The Challenge of Child Care
U.S. Sen. Ron Wyden stood outside of the Oak Street Child Development Center building in downtown Eugene on June 30, surrounded by children’s toys and small plastic tables. Kids laughed and played in the background as he prepared to speak on the latest Senate legislation that works to ensure that all families have access to high-quality, affordable child care.
The Building Child Care for a Better Future Act was first introduced in late May, and is backed by Wyden and Sen. Elizabeth Warren. Since then, the bill has been read twice and referred to the Committee on Finance. It aims to allocate “mandatory funding to build child care availability over the long term and treat child care like the critical infrastructure that it is for families.”
The bill calls for $700 billion in spending and prioritizes funding for establishing neighborhood-based child care, renovation of child care facilities, recruiting staff, increasing worker compensation and funding child care development in low-income communities.
“There’s a direct link between physical infrastructure and investing in people,” Wyden said. “There’s a direct link between everybody looking at new careers after the pandemic, with more pay and more opportunity and child care.”
One speaker at the conference, Maisie Davis, is a mother of an 8-year-old son. Davis said that she has had trouble finding affordable child care, especially in the midst of the COVID-19 pandemic. However, she also said that child care has always been expensive, especially in the summer when school isn’t in session.
“You cannot imagine the stress this puts on you until you live it firsthand,” Davis said. “I can’t be a full-time mom, a full-time worker and a full-time educator. Our child care system must be better.”
Davis said that she was relieved to hear about the child tax credit included in the bill, and that the $200 monthly increase would allow her to take care of herself so that she wouldn’t “burn out completely.”
Andrea Paluso, executive director of Family Forward Oregon, said that limited and expensive child care takes not only a financial toll, but also a physical and mental health toll on mothers.
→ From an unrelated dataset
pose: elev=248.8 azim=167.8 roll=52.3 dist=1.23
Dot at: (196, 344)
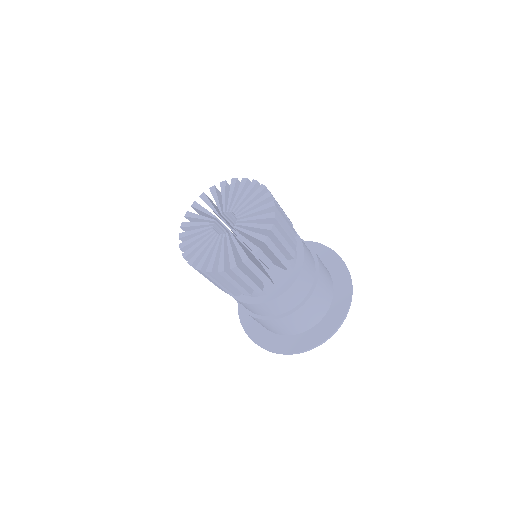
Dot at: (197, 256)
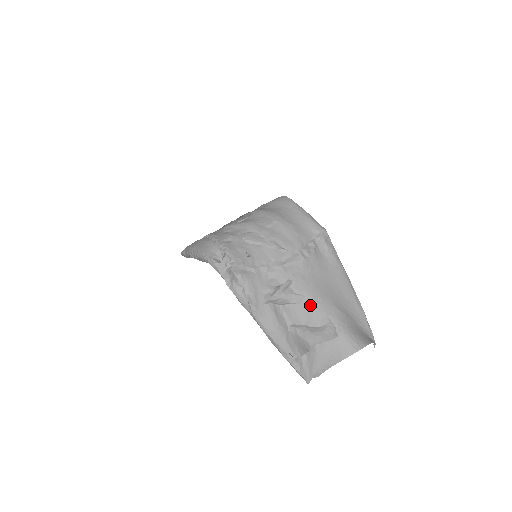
Paluso also said that Black, Latinx and Pacific Islander women were hit hardest by job losses from the COVID-19 pandemic.
Family Forward Oregon is a grassroots organization in Oregon that works to organize mothers and caregivers to fight for economic justice.
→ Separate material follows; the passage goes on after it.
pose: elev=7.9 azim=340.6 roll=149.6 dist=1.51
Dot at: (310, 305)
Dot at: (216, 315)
“Investments in child care and paid leave grow our economy, while also addressing the ongoing inequities that women and families of color face,” Paluso said. “Child care is critical to building the system that families need as we recover from this crisis.”
Paluso said the pandemic exacerbated an issue with child care that already existed. Women, Paluso said, are disproportionately affected economically and mentally by the burden of not having child care. To diversify a male-driven workforce, Paluso said that it is critical to invest in the future of child care.
And Wyden said he plans to do that.
“You all are on the right side of history,” he says. “And as your United States senator, chairman of the Finance Committee, I’m going to be working with you every step of the way.”